◆ **WORK REQUEST**:
Reproduce the lines of the listing word for word, starting at its first line and ending at the line that contains "Виплати дітям переселенців", with both of those lines included.
[Opening RECORDS SUPPLIED section]
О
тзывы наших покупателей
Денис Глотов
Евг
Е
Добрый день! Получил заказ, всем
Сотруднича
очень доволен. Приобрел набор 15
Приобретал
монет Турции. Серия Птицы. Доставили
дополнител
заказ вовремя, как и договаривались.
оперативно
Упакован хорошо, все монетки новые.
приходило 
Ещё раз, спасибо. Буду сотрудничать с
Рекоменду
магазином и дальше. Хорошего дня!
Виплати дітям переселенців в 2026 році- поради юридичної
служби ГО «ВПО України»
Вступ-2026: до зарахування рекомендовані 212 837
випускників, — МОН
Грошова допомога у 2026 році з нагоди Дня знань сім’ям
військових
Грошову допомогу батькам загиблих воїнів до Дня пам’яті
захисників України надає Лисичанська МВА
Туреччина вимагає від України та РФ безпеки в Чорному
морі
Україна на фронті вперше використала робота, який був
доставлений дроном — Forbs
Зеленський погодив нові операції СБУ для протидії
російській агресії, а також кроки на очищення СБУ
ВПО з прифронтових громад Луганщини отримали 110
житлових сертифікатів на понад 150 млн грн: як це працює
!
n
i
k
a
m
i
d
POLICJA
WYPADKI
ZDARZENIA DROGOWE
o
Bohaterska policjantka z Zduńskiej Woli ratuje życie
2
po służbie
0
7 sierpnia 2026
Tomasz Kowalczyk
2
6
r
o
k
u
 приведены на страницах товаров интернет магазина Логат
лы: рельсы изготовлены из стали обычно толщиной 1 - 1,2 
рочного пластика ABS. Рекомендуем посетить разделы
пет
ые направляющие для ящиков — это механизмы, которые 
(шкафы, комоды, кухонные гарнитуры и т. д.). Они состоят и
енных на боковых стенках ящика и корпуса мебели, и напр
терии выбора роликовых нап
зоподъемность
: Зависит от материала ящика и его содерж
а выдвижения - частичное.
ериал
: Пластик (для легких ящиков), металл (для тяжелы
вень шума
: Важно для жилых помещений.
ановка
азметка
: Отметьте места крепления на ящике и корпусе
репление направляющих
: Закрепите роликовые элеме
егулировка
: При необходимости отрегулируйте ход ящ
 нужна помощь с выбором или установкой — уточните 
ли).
[Closing RECORDS SUPPLIED section]
◆ **YOUR SOLUTION**:
О
тзывы наших покупателей
Денис Глотов
Евг
Е
Добрый день! Получил заказ, всем
Сотруднича
очень доволен. Приобрел набор 15
Приобретал
монет Турции. Серия Птицы. Доставили
дополнител
заказ вовремя, как и договаривались.
оперативно
Упакован хорошо, все монетки новые.
приходило 
Ещё раз, спасибо. Буду сотрудничать с
Рекоменду
магазином и дальше. Хорошего дня!
Виплати дітям переселенців в 2026 році- поради юридичної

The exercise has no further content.